Não importa quão abertamente política possa parecer, reivindicar a Constituição continua sendo uma espécie de antipolítica. Exige a substituição de afirmações sobre a melhor leitura de algum texto secular ou sobre promessas que dizem já estar em nossas tradições por argumentos diretos sobre o que a justiça exige.
É difícil encontrar uma base constitucional para o aborto ou sindicatos em um documento escrito por homens em grande parte abastados há mais de dois séculos. Seria muito melhor se os legisladores liberais pudessem simplesmente defender o aborto e os direitos trabalhistas por seus próprios méritos, sem ter que se preocupar com a Constituição.
Ao deixar a democracia refém de restrições que são mais difíceis de mudar do que o resto da ordem jurídica, o constitucionalismo de qualquer tipo exige um consenso extraordinário para um progresso significativo. Ela condiciona a democracia na qual o governo da maioria sempre deve importar mais sobre os vetos sobreviventes de minorias poderosas que invocam o passado constitucional para obstruir um novo futuro.

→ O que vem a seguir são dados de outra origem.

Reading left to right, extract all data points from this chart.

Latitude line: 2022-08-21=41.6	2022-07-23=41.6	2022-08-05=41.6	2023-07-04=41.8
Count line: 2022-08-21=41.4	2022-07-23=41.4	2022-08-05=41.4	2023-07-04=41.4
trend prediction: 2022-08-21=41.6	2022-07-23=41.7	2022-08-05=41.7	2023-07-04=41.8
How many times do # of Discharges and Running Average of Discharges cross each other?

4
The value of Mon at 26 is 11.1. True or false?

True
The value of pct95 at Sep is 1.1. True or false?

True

Depois de tanto tempo não conseguir interpretar a Constituição de forma igualitária, a forma de buscar a liberdade real será a utilização de procedimentos condizentes com o regime popular. Não será fácil, mas uma nova maneira de lutar dentro da democracia americana deve começar com uma política mais aberta de alteração de nossa lei fundamental, talvez em primeiro lugar tornando a Constituição mais modificável do que é agora.

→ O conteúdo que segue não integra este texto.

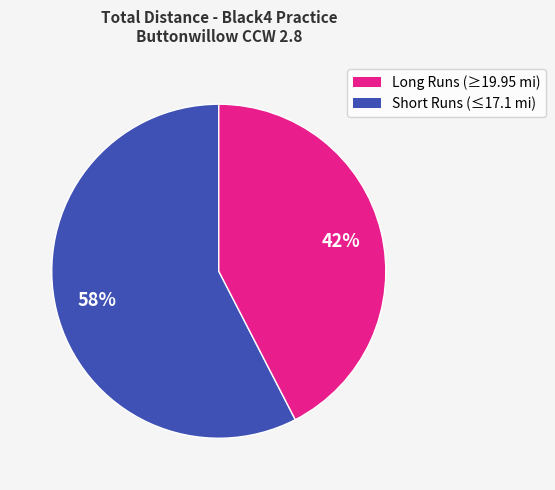

How many segments does this pie chart have?

2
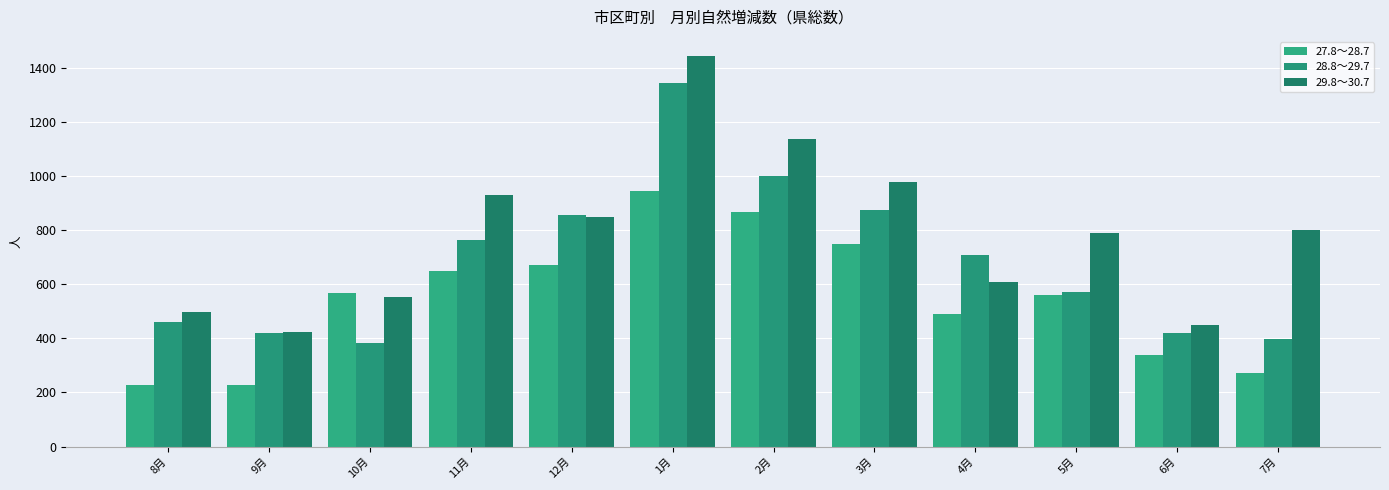

Rank the series by their maximum value, from lowest to highest.

27.8～28.7, 28.8～29.7, 29.8～30.7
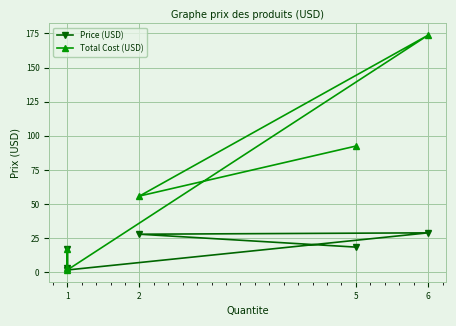

Where is the first local maximum for Price (USD)?

1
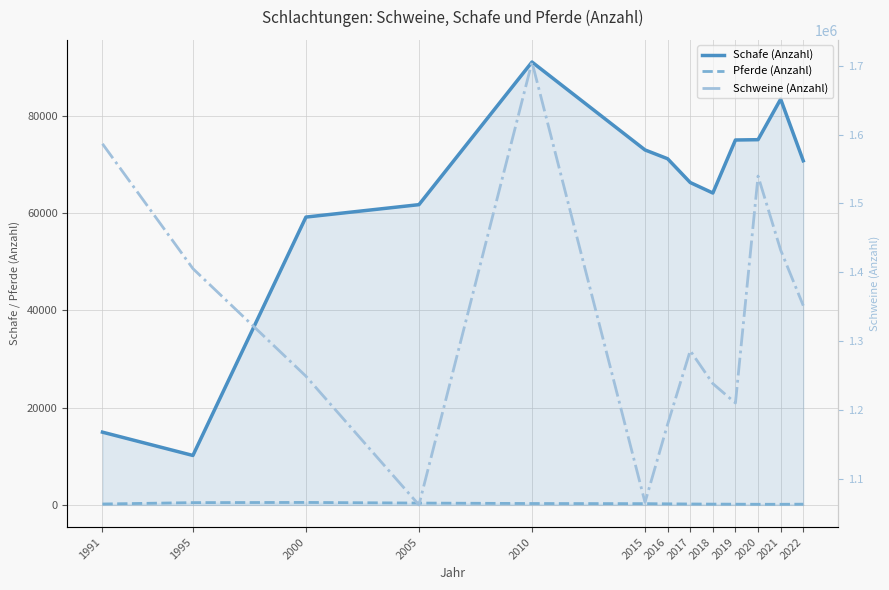

Is it true that Schafe (Anzahl) equals 59173 at 2000?

True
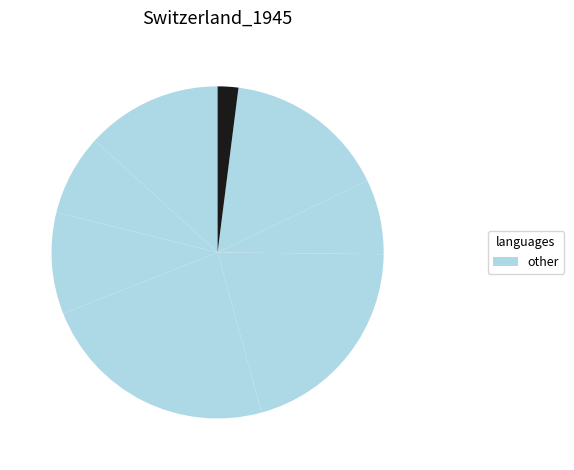

How many slices are in this pie chart?

8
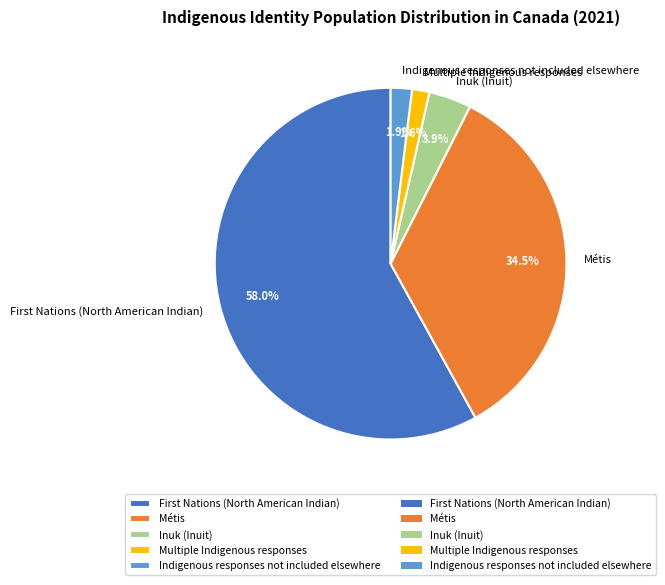

The Indigenous responses not included elsewhere slice represents 10% of the pie. True or false?

False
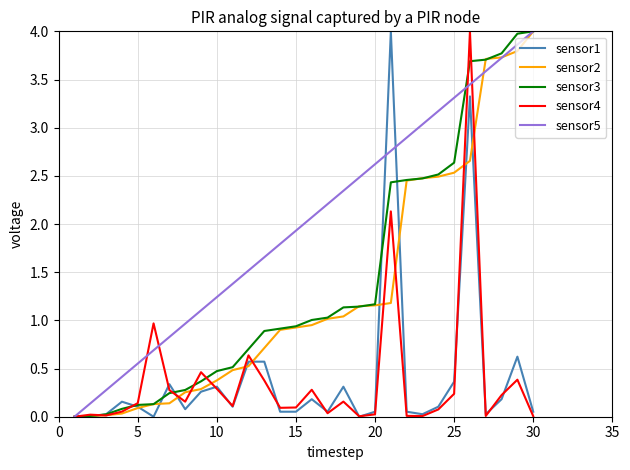

What is the difference between the second highest and second lowest values in the sensor3 series?

4.0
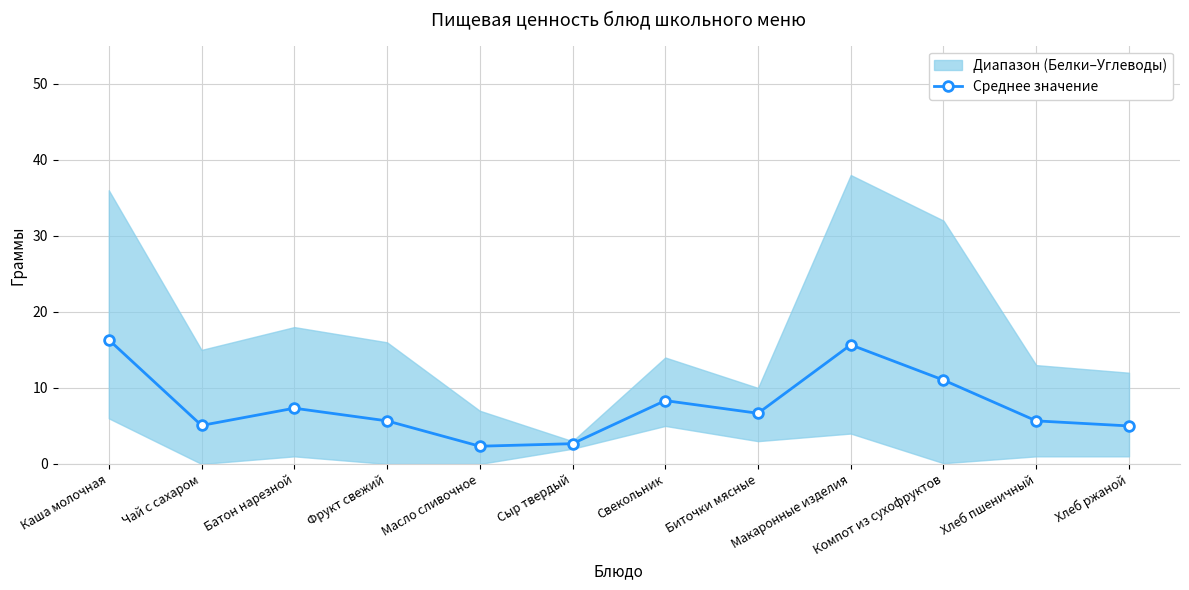

Rank the categories by value from highest to lowest.

Каша молочная, Макаронные изделия, Компот из сухофруктов, Свекольник, Батон нарезной, Биточки мясные, Фрукт свежий, Хлеб пшеничный, Чай с сахаром, Хлеб ржаной, Сыр твердый, Масло сливочное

Em um segundo estágio, porém, os americanos poderiam aprender simplesmente a fazer política por meio de leis ordinárias, em vez de encenar guerras constantes sobre quem controla o armamento pesado do direito constitucional do passado. Se as legislaturas apenas aprovaram regras e valores protegidos em que a maioria acredita, a distinção entre “lei superior” e política cotidiana efetivamente desaparece.
Uma maneira de chegar a este mundo mais democrático é embalar a União com novos estados. Fazer isso permitiria aos americanos usar o processo formal de emenda para alterar as regras básicas da política e quebrar o falso impasse que a Constituição impõe através do Colégio Eleitoral e do Senado ao país, no qual maiorias substanciais são frustradas questão após questão.

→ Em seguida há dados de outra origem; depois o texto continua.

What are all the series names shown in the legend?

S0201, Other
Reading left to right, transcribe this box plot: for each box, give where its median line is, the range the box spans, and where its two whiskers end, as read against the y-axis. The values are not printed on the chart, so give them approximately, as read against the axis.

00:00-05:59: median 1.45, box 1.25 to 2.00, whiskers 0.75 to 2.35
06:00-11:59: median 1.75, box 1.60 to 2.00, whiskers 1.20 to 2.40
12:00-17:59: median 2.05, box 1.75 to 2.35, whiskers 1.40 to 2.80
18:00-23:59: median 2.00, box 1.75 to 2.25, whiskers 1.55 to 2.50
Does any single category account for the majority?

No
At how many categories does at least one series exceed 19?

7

De forma mais agressiva, o Congresso poderia simplesmente aprovar uma Lei do Congresso, reorganizando nossa legislatura de maneira mais representativa de onde as pessoas realmente vivem e votam, e talvez até reduzindo o Senado a um mero “conselho de revisão” (um termo que Jamelle Bouie costumava descrever o Senado canadense), sem o poder de obstruir as leis.
Ao fazê-lo, o Congresso estaria desafiando abertamente a Constituição para chegar a uma ordem mais democrática – e por essa razão precisaria isolar a lei a partir da revisão judicial. Valores fundamentais como igualdade racial ou justiça ambiental seriam protegidos não por leis que se diferenciam da política, mas – como normalmente são – por expressões comuns da vontade popular. E a estrutura básica do governo, como eleger o presidente por maioria de votos ou limitar os juízes a mandatos fixos, seria decidida pelo eleitorado atual, em oposição a um passado nebuloso.
Uma política do futuro americano como essa deixaria clara nossa capacidade de nos engajarmos na constante reinvenção de nossa sociedade sob nosso próprio poder, sem a ilusão de que o passado está no caminho.
Ryan D. Doerfler de Harvard e Samuel Moyn de Yale são professores de direito.